Mężczyźni, którym prokuratura zarzuciła pozbawienie wolności 3-letniej dziewczynki w Białymstoku, jednak nie trafią do aresztu. W poniedziałek miejscowy sąd rejonowy oddalił wnioski oskarżyciela dotyczące ich aresztowania. Policja zapowiedziała natomiast, że do sądu rodzinnego skieruje wniosek o zbadanie, czy i w jakim zakresie rodzice 3-latki powinni odpowiadać za brak lub niewłaściwą opiekę nad dzieckiem. Na razie – decyzją sądu – dziecko wróciło do swoich rodziców. Rodziców, którzy... oburzeni są całą sytuacją.
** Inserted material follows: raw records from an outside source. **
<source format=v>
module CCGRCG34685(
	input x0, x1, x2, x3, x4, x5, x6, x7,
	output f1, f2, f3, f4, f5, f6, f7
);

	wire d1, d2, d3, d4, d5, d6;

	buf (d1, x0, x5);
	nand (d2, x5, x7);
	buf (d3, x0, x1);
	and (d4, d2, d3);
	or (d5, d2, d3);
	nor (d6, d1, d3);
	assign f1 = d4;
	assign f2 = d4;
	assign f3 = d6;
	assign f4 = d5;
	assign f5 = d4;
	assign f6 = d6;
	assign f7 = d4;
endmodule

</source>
- Dawali jej jakieś ciastka, żeby jadła. Bała się, płakała, tam było dwóch zarośniętych brudnych facetów. Chciała iść do domu do mnie, ale oni nie chcieli ich wypuścić – płacze matka dziewczynki. - Nic mu nie broniło powiedzieć komukolwiek: dziecko jest samo, zadzwonić na policję – oburza się ojciec Nikoli.
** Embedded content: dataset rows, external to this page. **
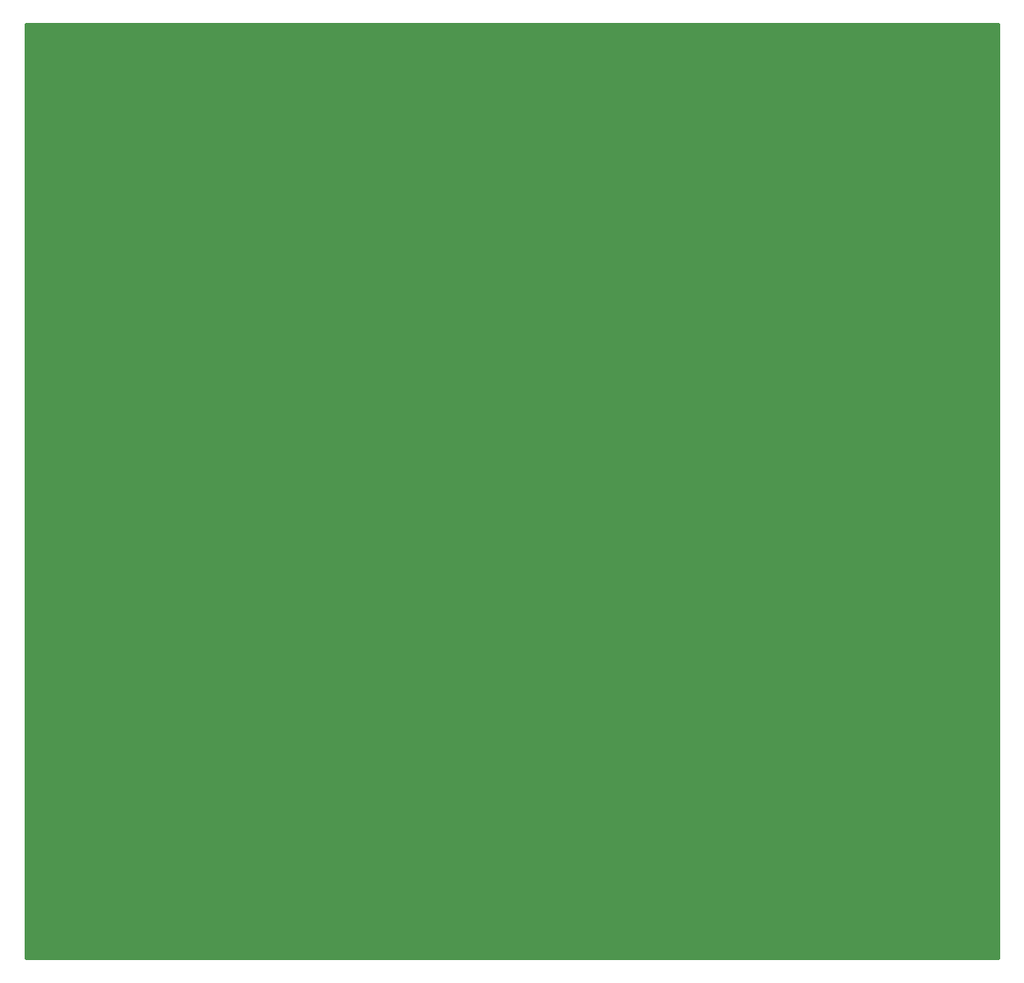
<source format=gbr>
%TF.GenerationSoftware,KiCad,Pcbnew,(5.1.8)-1*%
%TF.CreationDate,2022-03-01T18:10:39+01:00*%
%TF.ProjectId,controleur_radiateur,636f6e74-726f-46c6-9575-725f72616469,v1.1*%
%TF.SameCoordinates,Original*%
%TF.FileFunction,Profile,NP*%
%FSLAX46Y46*%
G04 Gerber Fmt 4.6, Leading zero omitted, Abs format (unit mm)*
G04 Created by KiCad (PCBNEW (5.1.8)-1) date 2022-03-01 18:10:39*
%MOMM*%
%LPD*%
G01*
G04 APERTURE LIST*
%ADD10C,0.254000*%
%ADD11C,0.100000*%
G04 APERTURE END LIST*
D10*
X196088000Y-152273000D02*
X99187000Y-152273000D01*
X99187000Y-59182000D01*
X196088000Y-59182000D01*
X196088000Y-152273000D01*
D11*
G36*
X196088000Y-152273000D02*
G01*
X99187000Y-152273000D01*
X99187000Y-59182000D01*
X196088000Y-59182000D01*
X196088000Y-152273000D01*
G37*
M02*

</source>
Zabrał dziewczynkę na melinę
W piątek wieczorem 3-letnia dziewczynka sama poszła do sklepu. Gdy nie wróciła do domu, rozpoczęły się całonocne poszukiwania. Znaleziono ją następnego dnia rano w pobliskim bloku, w mieszkaniu odwiedzanym przez bezdomnych i osoby z marginesu społecznego. Policjanci trafili tam dzięki pani Krystynie. W porannych informacjach usłyszała, że na jej osiedlu poszukiwana jest 3-letnia dziewczynka. I skojarzyła, że widziała wieczorem Nikolę w towarzystwie pijanego mężczyzny.
Okazało się, że dziecko zabrał sprzed sklepu przypadkowy mężczyzna. Jak twierdził potem w śledztwie, pytał dziecko, gdzie mieszka. Według jego relacji, 3-latka nie potrafiła określić swojego miejsca zamieszkania. Mężczyzna zabrał więc Nikolę ze sobą i zaprowadził do mieszkania kolegi.
Odpowiedzą za brak opieki nad dzieckiem?
Ten jednak również nie wiedział, gdzie dziecko mieszka. Na dodatek, mężczyźni zaczęli pić alkohol i przestali interesować się dzieckiem. Gdy zostali zatrzymani przez policję, musieli najpierw wytrzeźwieć, zanim ich przesłuchano.
Rodzina Nikoli jest w sądzie doskonale znana. Od niedawna objęta nadzorem kuratora. Ostatnia wizyta odbyła się dwa dni przed zaginięciem córki. – Nie było jednak zaniedbań, które dawały podstaw do podjęcia natychmiastowej interwencji – mówi sędzia Joanna Toczydłowska – rzecznik prasowy Sądu Rejonowego w Białymstoku.
Nikola ma jeszcze trójkę rodzeństwa. Rodzice zapewniają, że opiekują się dziećmi jak mogą najlepiej. A do sklepu czy przed blok wychodziły bez dorosłych niejednokrotnie i zawsze wracały.